What do the Numbers Say?

  • In India, every year, 40,000 - 50,000 patients are diagnosed with a brain tumor. 20 percent of them are children
  • At the current population level of the country (1.417 billion), this means only 0.0035 percent are diagnosed with Brain Tumor!
  • Let's assume that all MRI scans produce 100% accurate results. This would mean that for every 10,000 MRI scans, we only get 35 samples showing Brain Tumor versus many more that don't
  • This, combined with other problems in accessing Medical data, would lead to Machine Learning problems such as Class Imbalance and Bias

Source: https://health.economictimes.indiatimes.com/news/diagnostics/brain-tumors-death-on-diagnosis/88090467

A Solution - Generative Modelling

Generative models, or deep generative models, are a class of deep learning models that learn the underlying data distribution from the sample. These models can be used to reduce data into its fundamental properties, or to generate new samples of data with new and varied properties

Generative Adversarial Networks

Generative adversarial networks are implicit likelihood models that generate data samples from the statistical distribution of the data.

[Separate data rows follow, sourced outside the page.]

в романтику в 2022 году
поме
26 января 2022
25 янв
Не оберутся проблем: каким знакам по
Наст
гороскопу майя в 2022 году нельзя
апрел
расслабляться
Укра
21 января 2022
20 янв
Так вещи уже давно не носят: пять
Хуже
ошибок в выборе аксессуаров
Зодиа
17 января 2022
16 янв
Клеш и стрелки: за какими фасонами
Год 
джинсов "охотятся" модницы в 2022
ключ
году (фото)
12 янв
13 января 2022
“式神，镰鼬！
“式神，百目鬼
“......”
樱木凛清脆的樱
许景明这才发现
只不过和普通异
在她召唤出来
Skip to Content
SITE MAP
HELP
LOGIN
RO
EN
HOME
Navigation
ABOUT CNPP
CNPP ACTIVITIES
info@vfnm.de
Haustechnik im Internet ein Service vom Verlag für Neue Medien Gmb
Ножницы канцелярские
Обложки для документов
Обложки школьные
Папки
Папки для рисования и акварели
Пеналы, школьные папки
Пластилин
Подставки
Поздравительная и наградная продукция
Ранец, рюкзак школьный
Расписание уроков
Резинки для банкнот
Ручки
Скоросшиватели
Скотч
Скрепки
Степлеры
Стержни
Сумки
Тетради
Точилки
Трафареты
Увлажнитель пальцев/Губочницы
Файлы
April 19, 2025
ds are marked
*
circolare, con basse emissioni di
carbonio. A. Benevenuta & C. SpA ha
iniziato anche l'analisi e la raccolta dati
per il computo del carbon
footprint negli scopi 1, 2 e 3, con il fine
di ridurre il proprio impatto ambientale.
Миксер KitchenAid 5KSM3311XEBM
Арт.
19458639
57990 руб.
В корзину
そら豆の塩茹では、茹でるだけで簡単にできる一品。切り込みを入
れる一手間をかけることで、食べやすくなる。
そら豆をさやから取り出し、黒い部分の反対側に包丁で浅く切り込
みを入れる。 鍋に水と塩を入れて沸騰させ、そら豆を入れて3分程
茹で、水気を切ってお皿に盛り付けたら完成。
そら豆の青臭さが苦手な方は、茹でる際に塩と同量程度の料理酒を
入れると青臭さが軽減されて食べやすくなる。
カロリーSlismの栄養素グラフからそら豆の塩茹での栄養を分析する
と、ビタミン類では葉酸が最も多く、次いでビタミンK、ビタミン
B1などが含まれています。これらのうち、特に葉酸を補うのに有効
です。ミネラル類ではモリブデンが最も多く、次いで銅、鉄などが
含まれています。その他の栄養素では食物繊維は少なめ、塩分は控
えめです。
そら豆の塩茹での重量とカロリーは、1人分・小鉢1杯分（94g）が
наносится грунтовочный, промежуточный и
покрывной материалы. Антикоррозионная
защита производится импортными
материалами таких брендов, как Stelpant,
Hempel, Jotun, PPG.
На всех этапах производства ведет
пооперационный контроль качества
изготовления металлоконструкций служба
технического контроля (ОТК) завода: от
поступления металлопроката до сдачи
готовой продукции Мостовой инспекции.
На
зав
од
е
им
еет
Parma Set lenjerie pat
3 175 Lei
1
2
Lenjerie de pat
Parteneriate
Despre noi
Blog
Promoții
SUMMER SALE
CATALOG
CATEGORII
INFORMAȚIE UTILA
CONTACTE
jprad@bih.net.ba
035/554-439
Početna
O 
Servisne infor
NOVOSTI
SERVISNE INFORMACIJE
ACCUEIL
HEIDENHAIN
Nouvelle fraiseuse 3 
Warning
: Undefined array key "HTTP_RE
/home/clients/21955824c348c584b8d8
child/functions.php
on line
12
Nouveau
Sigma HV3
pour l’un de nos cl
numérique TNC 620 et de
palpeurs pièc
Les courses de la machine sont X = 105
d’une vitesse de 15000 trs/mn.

They’re used to copy variations within the dataset. They use a combination of two networks: generator and discriminator.


GAN

The Generator:

A generator network takes a random normal distribution (z), and outputs a generated sample that’s close to the original distribution.

The Discriminator:

A discriminator tries to evaluate the output generated by the generator with the original sample, and outputs a value between 0 and 1. If the value is close to 0, then the generated sample is fake, and if the value is close to 1 then the generated sample is real.

What the Entire thing looks like:


DC-GAN

How do GANs work ?

A random normal distribution is fed into the generator. The generator then outputs a random distribution, since it doesn’t have a reference point.
Meanwhile, an actual sample, or ground truth, is fed into the discriminator. The discriminator learns the distribution of the actual sample. When the generated sample from the generator is fed into the discriminator, it evaluates the distribution.
If the distribution of the generated sample is close to the original sample, then the discriminator outputs a value close to ‘1’ = real. If both the distribution doesn’t match or they aren’t even close to each other, then the discriminator outputs a value close to ‘0’ = fake.

The Minimax setting


MiniMax

The answer lies in the loss function or the value function; it measures the distance between the distribution of the data generated and the distribution of the real data. Both the generator and the discriminator have their own loss functions. The generator tries to minimize the loss function while the discriminator tries to maximize.